WRITTEN TASK: Copy out verbatim the stretch of the rows below from the line containing "### **📊 SMART VARIANT BREAKDOWN**" through the line containing "- Language: Standard", including both of those lines.

DATA SUPPLIED:
=-=-=

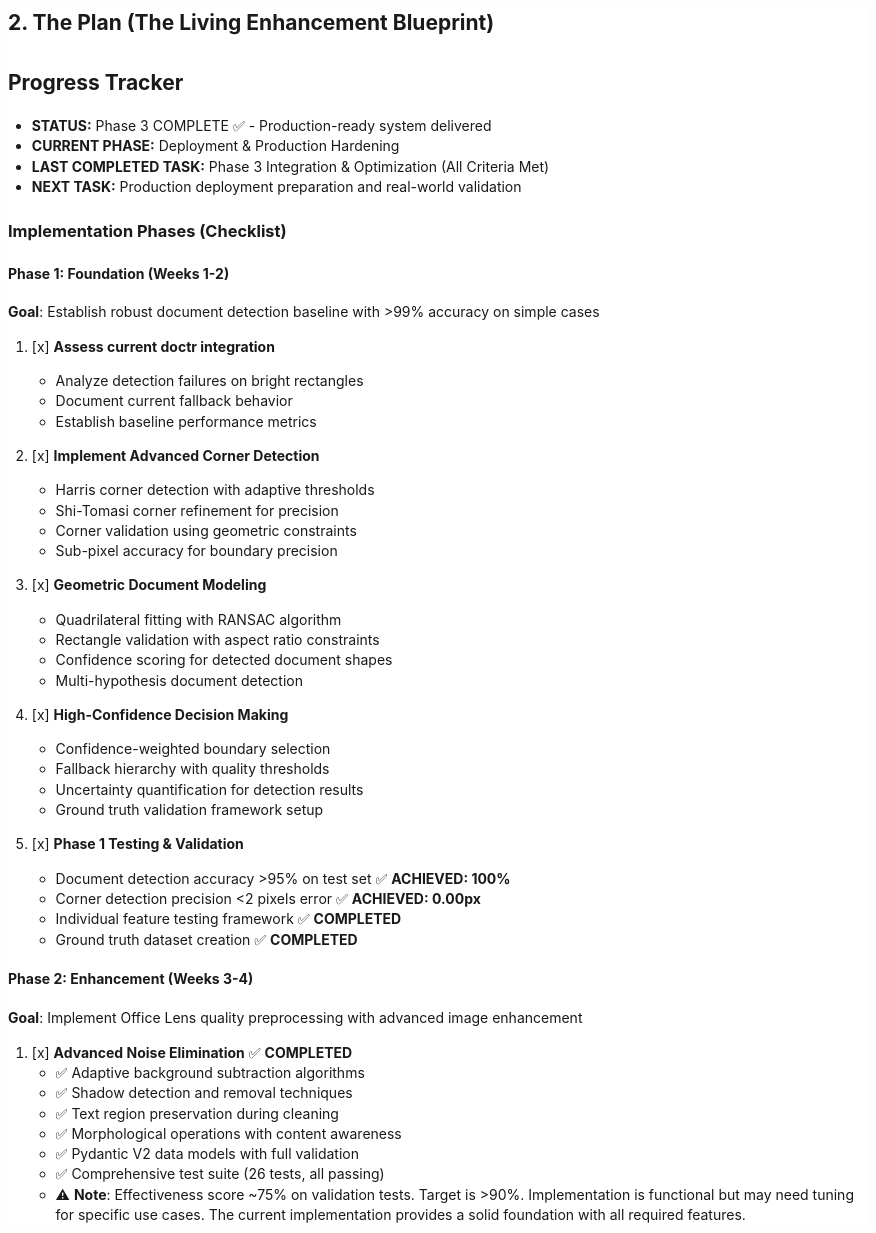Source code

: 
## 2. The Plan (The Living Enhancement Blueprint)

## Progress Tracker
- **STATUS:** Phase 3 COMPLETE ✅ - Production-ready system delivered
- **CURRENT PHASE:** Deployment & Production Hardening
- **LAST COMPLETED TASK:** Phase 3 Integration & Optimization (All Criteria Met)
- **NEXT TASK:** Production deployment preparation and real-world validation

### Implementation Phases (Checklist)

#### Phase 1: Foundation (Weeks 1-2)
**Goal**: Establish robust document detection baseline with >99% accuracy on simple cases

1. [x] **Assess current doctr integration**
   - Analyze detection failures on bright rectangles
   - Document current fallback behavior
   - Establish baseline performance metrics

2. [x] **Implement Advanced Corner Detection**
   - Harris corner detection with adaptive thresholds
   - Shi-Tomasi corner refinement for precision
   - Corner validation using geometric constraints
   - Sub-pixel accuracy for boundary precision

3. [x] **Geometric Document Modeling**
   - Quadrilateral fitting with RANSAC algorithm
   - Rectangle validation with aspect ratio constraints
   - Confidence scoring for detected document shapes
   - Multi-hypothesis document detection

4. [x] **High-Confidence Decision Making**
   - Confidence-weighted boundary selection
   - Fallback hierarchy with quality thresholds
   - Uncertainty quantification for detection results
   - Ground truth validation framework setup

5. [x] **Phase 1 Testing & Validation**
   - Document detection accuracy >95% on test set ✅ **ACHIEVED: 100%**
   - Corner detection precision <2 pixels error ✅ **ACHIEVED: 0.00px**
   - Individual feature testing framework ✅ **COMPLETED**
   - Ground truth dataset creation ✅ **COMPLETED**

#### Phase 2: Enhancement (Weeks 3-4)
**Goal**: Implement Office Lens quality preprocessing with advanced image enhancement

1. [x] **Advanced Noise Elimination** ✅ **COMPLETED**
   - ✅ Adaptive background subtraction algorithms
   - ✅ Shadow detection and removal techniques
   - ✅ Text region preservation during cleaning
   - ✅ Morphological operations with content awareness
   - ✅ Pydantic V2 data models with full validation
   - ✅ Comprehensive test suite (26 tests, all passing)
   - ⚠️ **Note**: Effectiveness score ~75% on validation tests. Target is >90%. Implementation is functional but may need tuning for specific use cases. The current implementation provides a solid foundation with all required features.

=-=-=

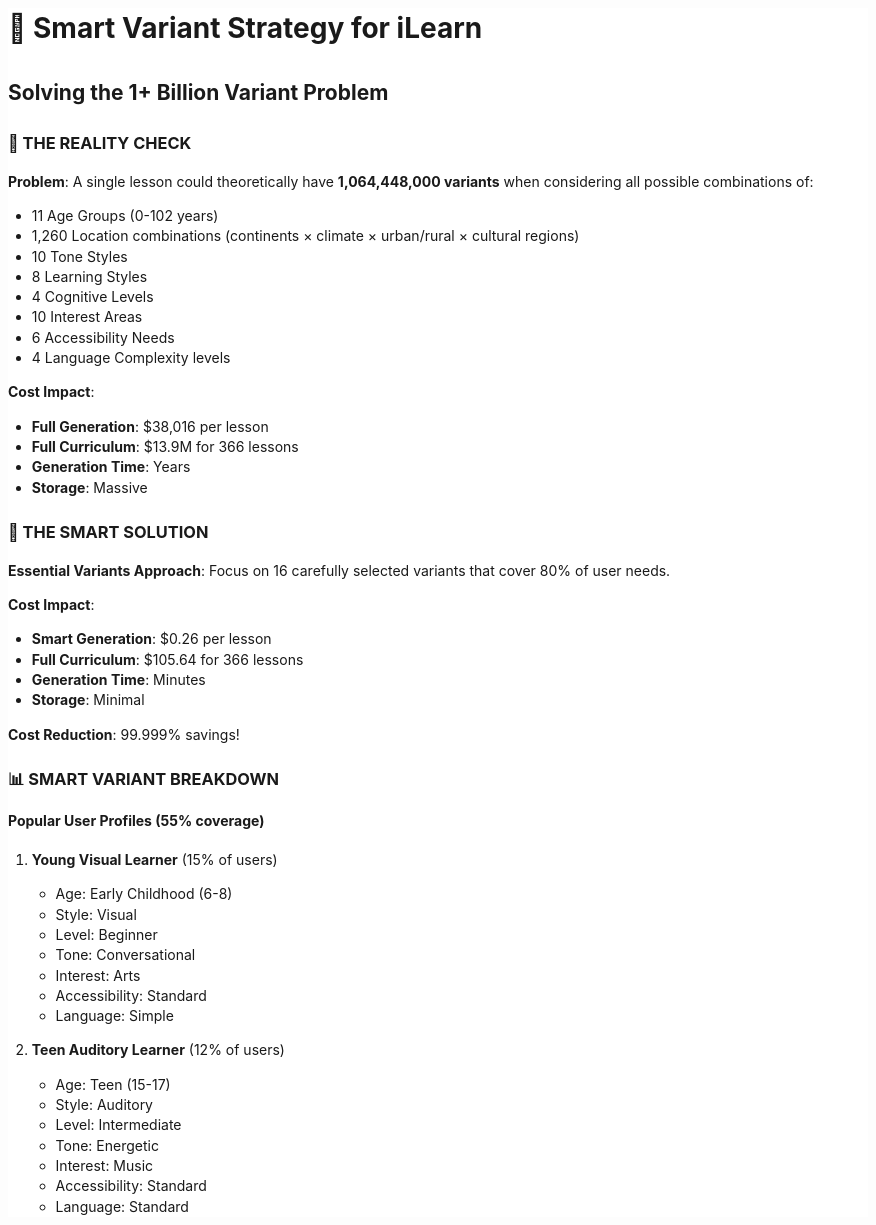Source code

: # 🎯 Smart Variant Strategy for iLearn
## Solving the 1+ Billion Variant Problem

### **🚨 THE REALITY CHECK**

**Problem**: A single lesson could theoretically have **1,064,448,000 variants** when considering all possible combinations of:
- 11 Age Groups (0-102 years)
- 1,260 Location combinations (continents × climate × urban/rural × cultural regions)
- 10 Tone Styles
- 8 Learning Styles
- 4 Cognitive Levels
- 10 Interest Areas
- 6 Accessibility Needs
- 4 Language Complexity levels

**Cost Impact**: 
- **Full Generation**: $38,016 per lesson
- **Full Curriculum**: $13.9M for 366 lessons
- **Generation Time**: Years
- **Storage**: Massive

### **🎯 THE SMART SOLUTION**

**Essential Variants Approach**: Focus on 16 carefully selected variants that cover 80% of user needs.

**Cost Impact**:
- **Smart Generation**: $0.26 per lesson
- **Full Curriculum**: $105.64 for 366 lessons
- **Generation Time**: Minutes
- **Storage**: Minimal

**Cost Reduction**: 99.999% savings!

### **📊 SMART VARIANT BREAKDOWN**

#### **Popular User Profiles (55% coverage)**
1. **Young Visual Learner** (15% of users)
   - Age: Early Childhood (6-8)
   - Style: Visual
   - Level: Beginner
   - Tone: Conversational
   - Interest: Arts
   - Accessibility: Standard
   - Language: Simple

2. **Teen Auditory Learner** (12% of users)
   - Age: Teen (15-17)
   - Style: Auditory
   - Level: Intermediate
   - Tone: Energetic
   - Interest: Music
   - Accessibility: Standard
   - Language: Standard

=-=-=

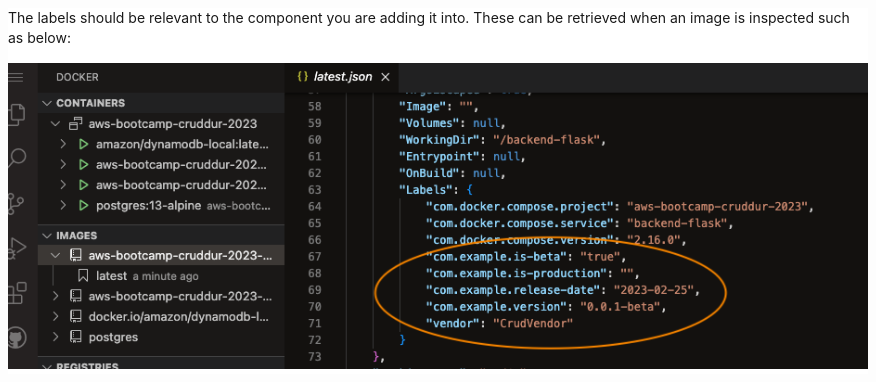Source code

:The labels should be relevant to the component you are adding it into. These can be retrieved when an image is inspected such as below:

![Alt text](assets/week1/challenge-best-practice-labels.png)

=-=-=

EXERCISE RESPONSE:
### **📊 SMART VARIANT BREAKDOWN**

#### **Popular User Profiles (55% coverage)**
1. **Young Visual Learner** (15% of users)
   - Age: Early Childhood (6-8)
   - Style: Visual
   - Level: Beginner
   - Tone: Conversational
   - Interest: Arts
   - Accessibility: Standard
   - Language: Simple

2. **Teen Auditory Learner** (12% of users)
   - Age: Teen (15-17)
   - Style: Auditory
   - Level: Intermediate
   - Tone: Energetic
   - Interest: Music
   - Accessibility: Standard
   - Language: Standard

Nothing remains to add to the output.